Le surfeur qui s’était adressé à moi auparavant me rejoignis bientôt sur la plage. J’apprends qu’il ne m’avait pas dis “mala“ mais “calma“. Ayant vu que je dépensais toute mon énergie au profit de la peur, il avait voulu me dire qu’il ne restait plus qu’une grosse vague à endurer avant de pouvoir me tirer de là. J’avais appris le plus important: il ne sert à rien de se battre contre la force de la nature. Et, en fin de journée, lorsque je retournai à Sayulita pour surfer des vagues plus modestes et que ma leash se brisa en plein milieu de la zone d’impact, je sus garder mon calme pour nager les 100 mètres me séparant du rivage afin de retrouver ma planche de surf qui s’était envolé vers la plage. Voilà ce qui arrive lorsque l’on loue du matériel bon marché, une leash brisée à Sayulita passe encore mais je ne peux m’empêcher de me demander ce qu’il serait advenu de moi si ma leash s’était brisée à Burros ce vendredi là !

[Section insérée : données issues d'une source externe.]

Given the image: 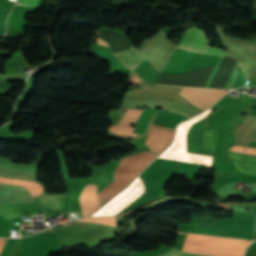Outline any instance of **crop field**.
<instances>
[{"mask_svg":"<svg viewBox=\"0 0 256 256\" xmlns=\"http://www.w3.org/2000/svg\"><path fill=\"white\" fill-rule=\"evenodd\" d=\"M96 188V185H86L82 191L80 198L82 217L90 215L100 207Z\"/></svg>","mask_w":256,"mask_h":256,"instance_id":"crop-field-6","label":"crop field"},{"mask_svg":"<svg viewBox=\"0 0 256 256\" xmlns=\"http://www.w3.org/2000/svg\"><path fill=\"white\" fill-rule=\"evenodd\" d=\"M178 47L207 54L229 55L227 52L218 48L209 47L206 41V35L196 28L187 30Z\"/></svg>","mask_w":256,"mask_h":256,"instance_id":"crop-field-5","label":"crop field"},{"mask_svg":"<svg viewBox=\"0 0 256 256\" xmlns=\"http://www.w3.org/2000/svg\"><path fill=\"white\" fill-rule=\"evenodd\" d=\"M37 0H18L16 5L35 7Z\"/></svg>","mask_w":256,"mask_h":256,"instance_id":"crop-field-11","label":"crop field"},{"mask_svg":"<svg viewBox=\"0 0 256 256\" xmlns=\"http://www.w3.org/2000/svg\"><path fill=\"white\" fill-rule=\"evenodd\" d=\"M97 43L98 44H101V45H104V46H107L106 42L100 40V39H97ZM108 47V46H107Z\"/></svg>","mask_w":256,"mask_h":256,"instance_id":"crop-field-14","label":"crop field"},{"mask_svg":"<svg viewBox=\"0 0 256 256\" xmlns=\"http://www.w3.org/2000/svg\"><path fill=\"white\" fill-rule=\"evenodd\" d=\"M143 192H144V184L142 183L141 179L138 176L135 179V181L126 190L119 193L102 209H100L98 212H96L94 215L90 217L117 214L121 212L124 208H126L132 201H134Z\"/></svg>","mask_w":256,"mask_h":256,"instance_id":"crop-field-3","label":"crop field"},{"mask_svg":"<svg viewBox=\"0 0 256 256\" xmlns=\"http://www.w3.org/2000/svg\"><path fill=\"white\" fill-rule=\"evenodd\" d=\"M5 241H6V239L0 238V250H1L2 246L4 245Z\"/></svg>","mask_w":256,"mask_h":256,"instance_id":"crop-field-13","label":"crop field"},{"mask_svg":"<svg viewBox=\"0 0 256 256\" xmlns=\"http://www.w3.org/2000/svg\"><path fill=\"white\" fill-rule=\"evenodd\" d=\"M128 81H129V80H128ZM139 82H140V79L136 76L135 73H133V75H132V77H131L129 83H132V84H136V85H137Z\"/></svg>","mask_w":256,"mask_h":256,"instance_id":"crop-field-12","label":"crop field"},{"mask_svg":"<svg viewBox=\"0 0 256 256\" xmlns=\"http://www.w3.org/2000/svg\"><path fill=\"white\" fill-rule=\"evenodd\" d=\"M160 256H211V255L185 252V251H180V250L172 248L171 250H169L168 252H166Z\"/></svg>","mask_w":256,"mask_h":256,"instance_id":"crop-field-9","label":"crop field"},{"mask_svg":"<svg viewBox=\"0 0 256 256\" xmlns=\"http://www.w3.org/2000/svg\"><path fill=\"white\" fill-rule=\"evenodd\" d=\"M178 233H180V232H178ZM182 234H185V233H182Z\"/></svg>","mask_w":256,"mask_h":256,"instance_id":"crop-field-16","label":"crop field"},{"mask_svg":"<svg viewBox=\"0 0 256 256\" xmlns=\"http://www.w3.org/2000/svg\"><path fill=\"white\" fill-rule=\"evenodd\" d=\"M211 109L183 122L177 127L173 143L159 156L174 160L188 161L203 165H212L213 156L186 152V135L192 124L204 118Z\"/></svg>","mask_w":256,"mask_h":256,"instance_id":"crop-field-1","label":"crop field"},{"mask_svg":"<svg viewBox=\"0 0 256 256\" xmlns=\"http://www.w3.org/2000/svg\"><path fill=\"white\" fill-rule=\"evenodd\" d=\"M34 210L33 205L1 203L0 215L8 221H20V211Z\"/></svg>","mask_w":256,"mask_h":256,"instance_id":"crop-field-7","label":"crop field"},{"mask_svg":"<svg viewBox=\"0 0 256 256\" xmlns=\"http://www.w3.org/2000/svg\"><path fill=\"white\" fill-rule=\"evenodd\" d=\"M142 110L127 109L124 117L118 125L130 126L136 124ZM133 128L123 126H112L109 131L115 132L117 135L123 136H138V134H131ZM173 132L152 127L145 144L151 151L161 153L165 147L171 142Z\"/></svg>","mask_w":256,"mask_h":256,"instance_id":"crop-field-2","label":"crop field"},{"mask_svg":"<svg viewBox=\"0 0 256 256\" xmlns=\"http://www.w3.org/2000/svg\"><path fill=\"white\" fill-rule=\"evenodd\" d=\"M81 221H91V222L102 223L108 226H116L115 217L89 218V219L87 218Z\"/></svg>","mask_w":256,"mask_h":256,"instance_id":"crop-field-10","label":"crop field"},{"mask_svg":"<svg viewBox=\"0 0 256 256\" xmlns=\"http://www.w3.org/2000/svg\"><path fill=\"white\" fill-rule=\"evenodd\" d=\"M126 66L131 69H135L144 59L135 55L134 53L127 51L115 54Z\"/></svg>","mask_w":256,"mask_h":256,"instance_id":"crop-field-8","label":"crop field"},{"mask_svg":"<svg viewBox=\"0 0 256 256\" xmlns=\"http://www.w3.org/2000/svg\"><path fill=\"white\" fill-rule=\"evenodd\" d=\"M251 126L256 128V121L251 124Z\"/></svg>","mask_w":256,"mask_h":256,"instance_id":"crop-field-15","label":"crop field"},{"mask_svg":"<svg viewBox=\"0 0 256 256\" xmlns=\"http://www.w3.org/2000/svg\"><path fill=\"white\" fill-rule=\"evenodd\" d=\"M228 90L216 89H200L184 87L180 93L184 98L192 104L202 108L203 110L212 106L221 96L227 93Z\"/></svg>","mask_w":256,"mask_h":256,"instance_id":"crop-field-4","label":"crop field"}]
</instances>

Après deux semaines, je n’avais peut-être vraiment surfé que deux fois. Les autres sessions ressemblant plutôt à des parties de plaisir. C’est lorsque la force de l’océan se montre plus forte que je trouve dans le surf quelque chose de mystique. Et maintenant, si tout se passe comme prévu, un autre défi m’attend plus au Sud. À suivre...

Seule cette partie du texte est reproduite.